A study led by researchers from the Ecole Polytechnique Fédérale de Lausanne (EPFL) in Switzerland, revealed a new liver- and gut-targeted oral drug that can safely lower triglycerides and other blood lipids.
Researchers of the study, published last Friday in Nature Medicine, said the innovative drug could represent a breakthrough in treating metabolic diseases related to high triglycerides in the body.
The study said that when we eat, our bodies convert extra calories, especially from carbs, sugar, fats, and alcohol, into molecules called “triglycerides.”

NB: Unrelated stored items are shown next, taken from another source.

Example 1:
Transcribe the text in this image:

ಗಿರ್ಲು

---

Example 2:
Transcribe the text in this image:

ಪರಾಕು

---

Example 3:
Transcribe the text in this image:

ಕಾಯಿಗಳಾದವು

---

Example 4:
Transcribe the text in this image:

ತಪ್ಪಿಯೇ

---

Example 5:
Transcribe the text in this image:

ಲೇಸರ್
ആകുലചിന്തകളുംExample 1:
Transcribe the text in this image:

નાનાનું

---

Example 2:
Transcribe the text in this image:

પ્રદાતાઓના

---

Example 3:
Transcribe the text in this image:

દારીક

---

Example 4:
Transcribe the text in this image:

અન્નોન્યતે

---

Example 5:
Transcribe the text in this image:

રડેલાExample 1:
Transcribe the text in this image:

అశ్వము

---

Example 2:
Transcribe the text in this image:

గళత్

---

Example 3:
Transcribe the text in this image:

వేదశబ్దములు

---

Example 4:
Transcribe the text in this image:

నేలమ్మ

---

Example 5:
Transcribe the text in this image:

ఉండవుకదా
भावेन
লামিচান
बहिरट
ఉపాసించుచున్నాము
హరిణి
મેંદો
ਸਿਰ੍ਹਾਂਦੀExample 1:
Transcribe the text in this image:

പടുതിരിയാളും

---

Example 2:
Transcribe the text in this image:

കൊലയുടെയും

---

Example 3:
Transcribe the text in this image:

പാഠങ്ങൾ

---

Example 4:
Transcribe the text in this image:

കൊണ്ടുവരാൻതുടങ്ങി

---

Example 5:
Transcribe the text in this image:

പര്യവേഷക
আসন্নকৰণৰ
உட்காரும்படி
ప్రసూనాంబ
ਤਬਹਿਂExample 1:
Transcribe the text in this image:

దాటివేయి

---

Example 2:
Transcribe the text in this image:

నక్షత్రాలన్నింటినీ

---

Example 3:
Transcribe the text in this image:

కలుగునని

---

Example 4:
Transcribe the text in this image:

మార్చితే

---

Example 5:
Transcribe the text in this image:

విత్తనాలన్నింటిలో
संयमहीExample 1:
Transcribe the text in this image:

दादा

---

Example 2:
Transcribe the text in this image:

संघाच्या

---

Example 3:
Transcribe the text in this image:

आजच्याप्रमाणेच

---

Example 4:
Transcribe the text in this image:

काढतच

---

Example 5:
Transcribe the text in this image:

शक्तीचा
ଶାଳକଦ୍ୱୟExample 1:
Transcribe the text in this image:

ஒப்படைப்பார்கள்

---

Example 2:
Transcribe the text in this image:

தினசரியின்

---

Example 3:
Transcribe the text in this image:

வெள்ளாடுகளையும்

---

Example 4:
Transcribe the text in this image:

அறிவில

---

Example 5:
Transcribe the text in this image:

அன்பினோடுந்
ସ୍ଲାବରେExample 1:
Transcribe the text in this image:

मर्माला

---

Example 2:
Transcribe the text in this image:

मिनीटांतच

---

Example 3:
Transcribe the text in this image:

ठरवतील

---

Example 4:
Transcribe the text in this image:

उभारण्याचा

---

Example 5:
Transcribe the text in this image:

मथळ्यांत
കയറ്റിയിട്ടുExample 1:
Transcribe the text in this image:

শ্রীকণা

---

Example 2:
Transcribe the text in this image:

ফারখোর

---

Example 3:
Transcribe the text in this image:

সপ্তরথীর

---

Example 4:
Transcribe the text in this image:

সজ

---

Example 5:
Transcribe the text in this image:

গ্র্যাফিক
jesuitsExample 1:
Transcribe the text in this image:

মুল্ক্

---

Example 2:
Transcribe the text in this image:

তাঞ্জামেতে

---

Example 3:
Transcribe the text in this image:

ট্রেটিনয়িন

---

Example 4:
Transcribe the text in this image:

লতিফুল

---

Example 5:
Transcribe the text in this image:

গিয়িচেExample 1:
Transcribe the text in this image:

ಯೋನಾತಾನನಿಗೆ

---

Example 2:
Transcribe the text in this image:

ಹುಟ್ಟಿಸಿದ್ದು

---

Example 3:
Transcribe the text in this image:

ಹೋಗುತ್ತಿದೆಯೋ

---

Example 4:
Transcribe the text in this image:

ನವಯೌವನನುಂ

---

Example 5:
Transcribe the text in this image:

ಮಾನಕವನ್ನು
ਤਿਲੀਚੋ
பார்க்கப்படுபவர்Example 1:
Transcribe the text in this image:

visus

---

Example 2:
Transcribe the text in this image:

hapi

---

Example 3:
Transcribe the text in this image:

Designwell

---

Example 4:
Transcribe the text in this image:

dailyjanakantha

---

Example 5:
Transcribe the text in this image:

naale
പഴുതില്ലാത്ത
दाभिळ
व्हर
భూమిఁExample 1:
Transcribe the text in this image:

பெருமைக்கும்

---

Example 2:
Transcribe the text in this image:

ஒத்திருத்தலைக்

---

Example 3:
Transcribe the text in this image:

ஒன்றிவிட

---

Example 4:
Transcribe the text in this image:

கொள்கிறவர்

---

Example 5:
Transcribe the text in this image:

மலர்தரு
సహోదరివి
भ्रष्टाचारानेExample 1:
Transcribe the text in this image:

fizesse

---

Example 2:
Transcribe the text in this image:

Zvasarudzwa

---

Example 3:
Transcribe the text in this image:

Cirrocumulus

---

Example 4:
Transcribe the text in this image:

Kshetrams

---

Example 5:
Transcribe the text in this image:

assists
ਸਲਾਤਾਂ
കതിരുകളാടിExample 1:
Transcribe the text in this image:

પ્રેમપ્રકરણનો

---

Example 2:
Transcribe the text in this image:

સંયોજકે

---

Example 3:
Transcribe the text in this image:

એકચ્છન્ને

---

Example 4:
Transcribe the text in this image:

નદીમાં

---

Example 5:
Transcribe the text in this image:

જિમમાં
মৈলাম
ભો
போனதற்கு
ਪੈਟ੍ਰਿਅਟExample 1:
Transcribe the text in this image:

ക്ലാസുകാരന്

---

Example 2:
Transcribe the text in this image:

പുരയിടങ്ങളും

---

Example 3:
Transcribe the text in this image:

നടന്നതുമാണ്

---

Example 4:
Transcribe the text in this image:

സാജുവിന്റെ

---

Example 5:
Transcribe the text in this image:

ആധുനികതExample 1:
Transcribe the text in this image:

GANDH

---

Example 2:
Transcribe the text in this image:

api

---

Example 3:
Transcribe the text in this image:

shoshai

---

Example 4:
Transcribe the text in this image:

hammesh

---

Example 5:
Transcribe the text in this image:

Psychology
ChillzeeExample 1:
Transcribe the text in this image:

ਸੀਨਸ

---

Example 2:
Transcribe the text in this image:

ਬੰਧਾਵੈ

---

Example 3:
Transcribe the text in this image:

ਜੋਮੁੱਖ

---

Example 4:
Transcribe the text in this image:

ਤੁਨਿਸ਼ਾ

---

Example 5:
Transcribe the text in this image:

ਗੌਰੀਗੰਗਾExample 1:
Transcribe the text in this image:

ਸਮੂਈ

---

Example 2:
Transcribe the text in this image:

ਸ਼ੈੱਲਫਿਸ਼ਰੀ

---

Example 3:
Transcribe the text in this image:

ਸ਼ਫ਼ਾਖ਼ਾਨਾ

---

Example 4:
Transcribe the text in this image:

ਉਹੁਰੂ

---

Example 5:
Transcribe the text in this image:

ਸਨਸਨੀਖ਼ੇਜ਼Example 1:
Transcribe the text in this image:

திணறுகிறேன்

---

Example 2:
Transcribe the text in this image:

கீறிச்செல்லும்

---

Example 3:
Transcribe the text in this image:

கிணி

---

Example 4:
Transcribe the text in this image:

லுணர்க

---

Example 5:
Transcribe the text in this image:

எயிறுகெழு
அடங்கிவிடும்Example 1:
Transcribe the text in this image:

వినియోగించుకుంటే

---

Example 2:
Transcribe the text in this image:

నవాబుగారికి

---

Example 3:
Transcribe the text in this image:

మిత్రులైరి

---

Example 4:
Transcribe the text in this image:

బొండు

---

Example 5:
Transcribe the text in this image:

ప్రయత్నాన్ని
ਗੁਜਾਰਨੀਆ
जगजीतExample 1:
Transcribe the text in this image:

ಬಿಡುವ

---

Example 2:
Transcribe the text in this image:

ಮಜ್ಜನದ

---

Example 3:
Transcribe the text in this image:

Triglycerides are a form of fat or “lipid,” which the body stores away into its fat cells as an energy fuel for energy between meals.
But, excess amounts of fat in the body can be dangerous, causing a condition known as “hypertriglyceridemia” (“excess triglycerides in the blood”), which significantly increases the risk of heart disease, stroke, and pancreatitis.
This is why we are universally advised to make healthy lifestyle choices in diet, exercise, while particularly bad cases require medication.
The study also found that keeping blood fats in check depends on a careful balance.
It said the liver and intestine release fat particles into the bloodstream, while enzymes work to break them down and clear them away.
When fat production outpaces clearance, triglycerides build up, setting the stage for metabolic diseases like dyslipidemia, acute pancreatitis, and metabolic dysfunction-associated steatotic liver disease (MASLD).
One of the master switches in this system is a protein called Liver X Receptor, or LXR, which controls several genes that are involved in making and handling fats.
When LXR is active, triglycerides and cholesterol tend to rise.
Therefore, dialing it down through medication seems promising, but as LXR is also involved in protective cholesterol pathways elsewhere in the body, blocking it everywhere could do more harm than good.
Now, scientists have addressed this problem with an orally administered compound that can repress the activity of LXR specifically in the liver and gut to lower triglycerides without disrupting the body’s protective cholesterol pathways.
The compound, TLC‑2716, is what is known as an “inverse agonist” for the LXR. Unlike a “blocker” (“antagonist”) that merely stops a receptor from being activated, an “inverse agonist” makes the receptor signal the opposite effect to what it would normally do.
Clinical Trial
The lab findings set the stage for a randomized, placebo-controlled Phase 1 study in healthy adults. Participants received TLC‑2716 for 14 days given as a single dose per day and the trial focused first on safety and tolerability, and the authors report that the drug met these primary endpoints.
But even this short trial had clear effects: participants who received higher doses of TLC‑2716 showed notable drops in triglycerides as well as remnant cholesterol.
At the highest doses of TLC‑2716 (12mg), triglycerides fell by up to 38.5%, while postprandial (“after eating”) remnant cholesterol dropped by as much as 61%.
This happened despite participants starting with relatively normal lipid levels and without the use of other lipid-lowering drugs, the study showed.
Also, the treatment sped up triglyceride clearance by reducing the activity of two proteins that normally slow it down, ApoC3 and ANGPTL3.
At the same time, the study did not detect reductions in blood-cell expression of ABCA1 and ABCG1, genes used here as markers linked to reverse cholesterol transport.
Researchers said larger trials will be needed, but, for now, the concept has its first human proof of principle.